At the end of their response, the n+1 editors mention Michael Ondaatje as an example of a bad writer: it’s the only discussion of style in the response, and it’s just an assertion of Ondaatje’s bad writing, reminiscent of the way that connoisseurs used to assert quality without argument. Such brief, unsupported mentions of writing quality make it difficult to see why the globalization of the novel, in particular, should be any greater concern than the globalization of any cultural product that carries political meaning.

        These are glimpses of the larger literature on the globalization of the novel. In different ways each raises the question of how best to write about a practice—the “global novel”—that is becoming increasingly uniform even while it continues to claim to be an authentic vehicle of the local and particular.

When Lezra ponders the sense of teaching Comparative Literature at NYU–Abu Dhabi, he is interested in what it would mean to teach what Matthew Arnold called “the best which has been thought and said in the world”—provided, Lezra says, such a thing even exists anymore, and if it exists, if it is accessible, and if it is accessible, if it is teachable, and if it is teachable, if “its teaching is desirable.” In this exceptionally thoughtful account the voice, critical terms, and issues remain faithfully American. There is no mention, for example, of the possibility that engaging Arabic-language literary-critical traditions might be pertinent or compatible. The Abu Dhabi campus has students from roughly 100 countries, and only 15% or so are Emirati students, so it poses an especially complex case for questions like Lezra’s. (Lezra, “The Futures of Comparative Literature,” 2012, p. 83.)

Concluding remarks

        From these four case studies I draw two pessimistic conclusions. First: the fields most closely related to art history—art criticism, art theory, and art instruction—remain largely silent on the question of their increasing uniformity worldwide. Of the three examples I’ve discussed here, the most concerning is art theory, which urgently needs to find a way to address its ongoing working assumption that European, and specifically French, theory is optimal to interpret all the world’s art. Second: studies of the global novel suggest that it is possible to make headway on the question of art history’s uniformity, but possibly only by omitting aesthetic criteria and relying on statistical, quantitative, or sociological data. Studies of the novel also show how it can be possible for an artistic practice to continue to claim its fidelity to the local even while it tends toward an easy translatability.

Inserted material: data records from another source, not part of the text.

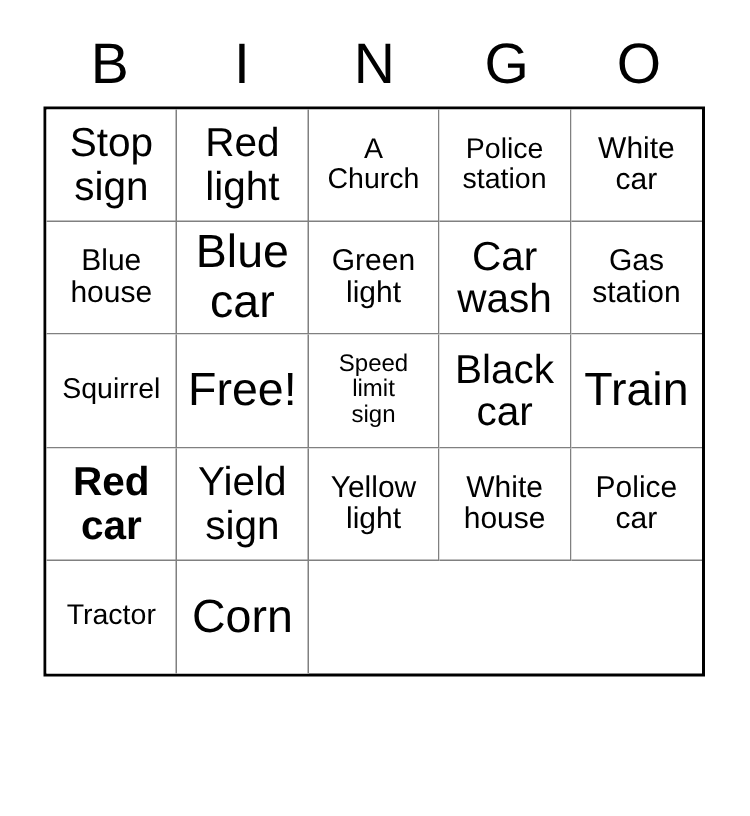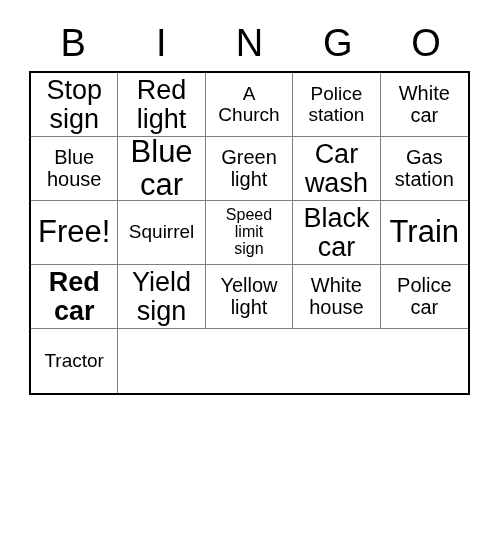--- a/index.html
+++ b/index.html
@@ -43,21 +43,21 @@
     letter-spacing: 0px;
     color: #000000;
   }
 
   
   #grid {
     position: absolute;
     left: 29px;
     top: 71px;
     width: 441px;
-    height: 324px;
+    height: 380px;
     box-sizing: border-box;
     border: 2px solid #000000;
     display: grid;
     grid-template-columns: repeat(5, 1fr);
     grid-template-rows: repeat(5, 1fr);
     background: #ffffff;
   }
 
   .cell {
     box-sizing: border-box;
@@ -140,24 +140,24 @@
       </div>
       <div class="cell">
         <span class="cell-text size-lg">Car
 wash</span>
       </div>
       <div class="cell">
         <span class="cell-text size-md">Gas
 station</span>
       </div>
       <div class="cell">
-        <span class="cell-text size-xl">Free!</span>
+        <span class="cell-text size-sm">Squirrel</span>
       </div>
       <div class="cell">
-        <span class="cell-text size-sm">Squirrel</span>
+        <span class="cell-text size-xl">Free!</span>
       </div>
       <div class="cell">
         <span class="cell-text size-xs">Speed
 limit
 sign</span>
       </div>
       <div class="cell">
         <span class="cell-text size-lg">Black
 car</span>
       </div>
@@ -180,15 +180,18 @@
         <span class="cell-text size-md">White
 house</span>
       </div>
       <div class="cell">
         <span class="cell-text size-md">Police
 car</span>
       </div>
       <div class="cell">
         <span class="cell-text size-sm">Tractor</span>
       </div>
+      <div class="cell">
+        <span class="cell-text size-xl">Corn</span>
+      </div>
     </div>
 
 </div>
 
 </body></html>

The study of the global novel is one of several parallels that might be brought to bear on the problem of global art history. Anthropology has long pondered its global uniformity, and so has musicology, and there are also studies of worldwide practices in sociology. (For example Sujata Patel’s “Afterword: Doing Global Sociology: Issues, Problems and Challenges,” Current Sociology, online, March 19, 2014.) There is also at least one study on the global spread of art journalism, Ruth Skilbeck’s “Art journalism and the Impact of ‘Globalisation’: New Fugal Modalities of Storytelling in Austral-Asian Writing.” (Pacific Journalism Review 18, 2008, pp. 141–61.)

        If these comparative studies were to be multiplied, I imagine it would be difficult to avoid becoming depressed about the increasing worldwide uniformity of the arts and humanities. This is so despite the current focus on local art, customs, beliefs, concepts, languages, and other traits of culture, because at the same time scholars think about those things, they write in an increasingly uniform manner within each discipline. In the absence of evidence to the contrary it appears that the arts and humanities are headed toward a remarkable global uniformity, supported by an intensifying rhetoric about the local.